I am new to pymc3 and trying to estimate (a2, a1, a0,std_error) in (y= a2* x^2 + a1*x + a0 + Multivariate Gaussian error), using MCMC (NUTS, advi+adapt_diag)


The model is given below

# bias param
 x = pm.Uniform('x',lower=0. ,upper=3000., shape = (N,1))
 a0 = pm.Normal('a0',mu=0., sd=3000., shape=M)
 a1 = pm.Normal('a1',mu=1., sd=0.5, shape=M)
 a2 = pm.Normal('a2',mu=0., sd=1./3000., shape=M)
xxx =pm.math.concatenate([x for _ in range(M)],axis = 1) 
mu = xxx * xxx * a2+xxx * a1 +a0
 
 # covariance param
 sd_template = pm.Bound(Jeff, lower = 0.001, upper = 3000.)
 sd_dist = sd_template.dist(shape=M, testval=1.)
 chol_packed = pm.LKJCholeskyCov('chol_packed', n=M, eta = 1.,sd_dist=sd_dist)
 chol = pm.expand_packed_triangular(M,chol_packed)

 # observ
 y = pm.MvNormal('y',mu = mu, chol= chol, shape = (N,M),observed = data)

# trace
trace = pm.sample(3000, njobs = 6,tune=6000, target_accept=0.81)

The resulting trace has divergances around 5% and small n_eff (<200) for many parameters
I tried increasing target_accept to 0.9, 0.95 and 0.99, but the improvement was small.

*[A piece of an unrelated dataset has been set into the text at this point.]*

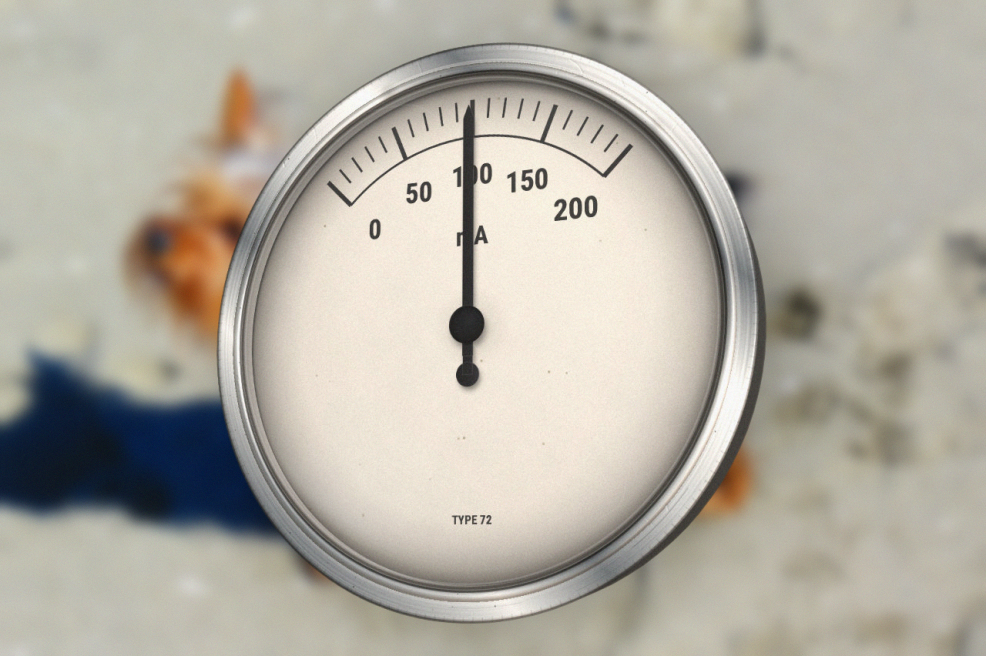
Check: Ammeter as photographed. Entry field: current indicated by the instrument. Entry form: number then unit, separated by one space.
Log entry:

Actually with 0.99, the divergences were higher.

For estimation, I am expecting a0 to be small around zero, but the estimated value is always around 1200.

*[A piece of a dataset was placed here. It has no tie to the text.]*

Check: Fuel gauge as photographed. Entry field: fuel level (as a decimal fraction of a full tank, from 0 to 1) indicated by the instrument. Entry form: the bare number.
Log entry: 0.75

Any suggestions on how to improve sampling?

I’ve read here about overcoming divergence by non-centered parameterization, However, I could not apply it to the observed MvNormal y.

From my experience, 2 things I would be very careful of:

  1. unidentifiable of the model
# bias param
 x = pm.Uniform('x',lower=0. ,upper=3000., shape = (N,1))
 a0 = pm.Normal('a0',mu=0., sd=3000., shape=M)
 a1 = pm.Normal('a1',mu=1., sd=0.5, shape=M)
 a2 = pm.Normal('a2',mu=0., sd=1./3000., shape=M)
 xxx =pm.math.concatenate([x for _ in range(M)],axis = 1) 
 mu = xxx * xxx * a2+xxx * a1 +a0

Look at the part mu - since they are all free parameter, they are essentially unidentifiable. For example, the first term is the same with (xxx = 5., a2 = 5.) or (xxx = .5, a2 = 50.). I would try constrained the prior for x within [0., 1.]

  1. problem of prior, you should try more informative prior, I would start changing Uniform(0, 3000) or Normal(0, 3000).